- _Task data_
____
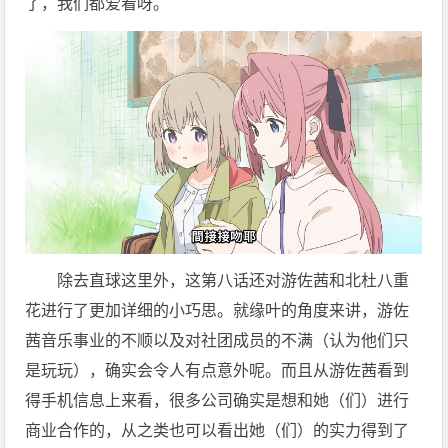
了，我们都爱看呀。
除去直球这里外，这第八话还对游佐茜和北杜八重
花进行了更加详细的小巧思。就缘叶的角度来讲，游佐
茜音乐事业的不顺以及对社团成员的不满（认为他们只
是玩玩），确实会令人有点意外呢。而且从游佐茜看到
得手机信息上来看，很多公司确实是想和她（们）进行
商业合作的，从之类也可以看出她（们）的实力得到了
____
- _Instructions to follow_
Write out the lines above word for word, leaving out the picture.

- _Final answer_
了，我们都爱看呀。
除去直球这里外，这第八话还对游佐茜和北杜八重
花进行了更加详细的小巧思。就缘叶的角度来讲，游佐
茜音乐事业的不顺以及对社团成员的不满（认为他们只
是玩玩），确实会令人有点意外呢。而且从游佐茜看到
得手机信息上来看，很多公司确实是想和她（们）进行
商业合作的，从之类也可以看出她（们）的实力得到了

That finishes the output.